Preach the Gospel at all times, and if necessary, use words.

The reason it’s soared in popularity and practice is because many Christians would rather simply be “nice” and “do good” while remaining silent about why they’re being nice and doing good. It is a good, moral life lived well among neighbors, coworkers and family, but it is a life absent of the proclamation of faith and God’s glory as revealed in Jesus Christ.

Scott McKnight, in his commentary on 1 Peter says, “We have been easily led astray into following socially significant ministries rather than following the path of salvation as the road Christians should travel.”

In other words, it’s the age-old tension between balancing social ministry and preaching the gospel. In our country, conservative Evangelicals have tended to do well on the latter and poor on the former, while it’s the opposite for liberal Protestantism.

Many churches, including mine, emphasize the importance of serving others as an outlet and proof of our faith. After all, if Jesus washed His own disciples feet, then ought we not to serve one another? However, when serving others becomes an end rather than the means of gospel proclamation, disciples of Christ have gotten off track. The foot washing incident and other instances of Jesus’ physical ministry (healing, raising from the dead, feeding multitudes, etc.) all came in the overall context of His goal in ministry: to seek and save the lost.

Scripture reveals that signs, wonders, miracles, even when done by the apostles after Jesus’ ascension were done as proof of the Gospel message. They were never performed simply to relieve an isolated need. They were done with the Gospel in mind, with a view toward all the earth knowing that Jesus Christ is the Son of God and that only through faith in Him can one have ultimate salvation in God.

McKnight says, “The history of the church proves dramatically that when Christians get out of balance here, it is always the message of salvation that gets lost.”

It’s not that churches ought to do less social work or service (some are doing none).

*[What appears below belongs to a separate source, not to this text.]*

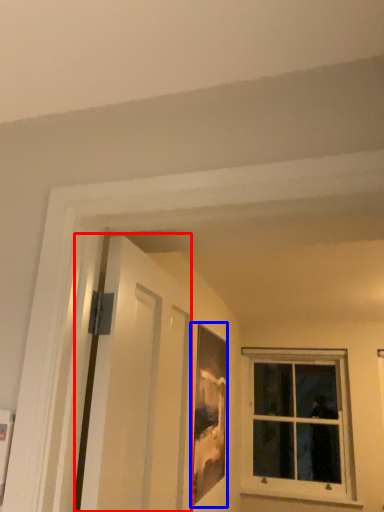
Question: Which of the following is the closest to the observer, screen door (highlighted by a red box) or picture frame (highlighted by a blue box)?

Choices:
 (A) screen door
 (B) picture frame

Answer: (A)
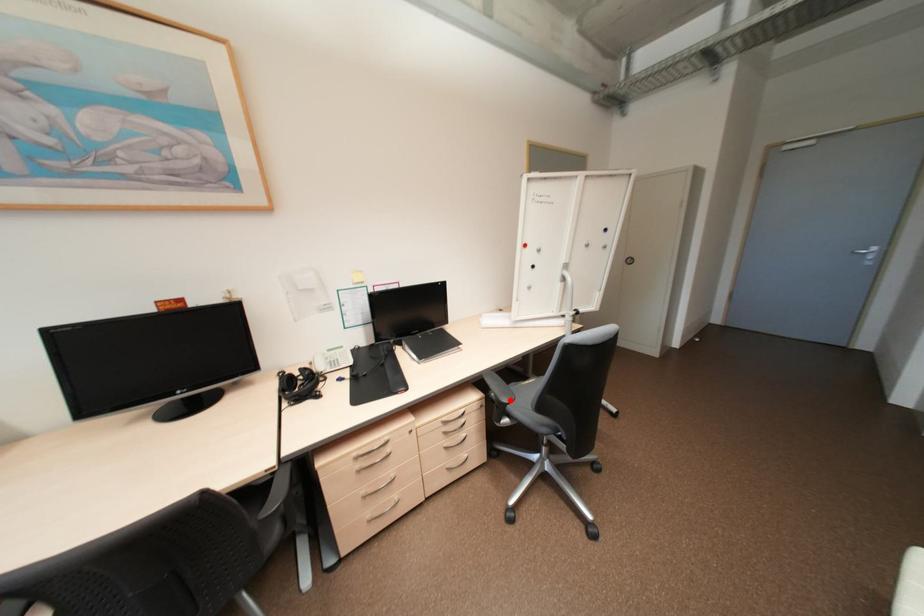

Rather, it’s that we do serve wholeheartedly, without losing sight of the very reason we serve. It’s to communicate the glorious, liberating truth of salvation in Christ alone. Service without proclamation of Jesus’ love does indeed meet needs, but a filled stomach without hope is a tragic paradox.

Perhaps one of the best books to urge a balance between service and proclamation is Lifestyle Evangelism by Joe Aldrich.  At the heart of it all though, seems to be an unfortunate reality… if someone has to tell you to tell others about the joy and hope of your salvation, then most likely you’re not currently living in it.

Maybe the most important thing is to continue to be burdened by the real needs of those around you. Continue to mobilize yourself, others and resources to meet those needs. And continue to dedicate yourself to communicating the life-transforming content of the Gospel of Jesus Christ.

Elton had a post the other day looking at Romans 10.17:

So faith comes from hearing and hearing through the word of Christ. 

Essentially, one cannot have faith in what one never hears about. Preach the Gospel at all times using words. Period.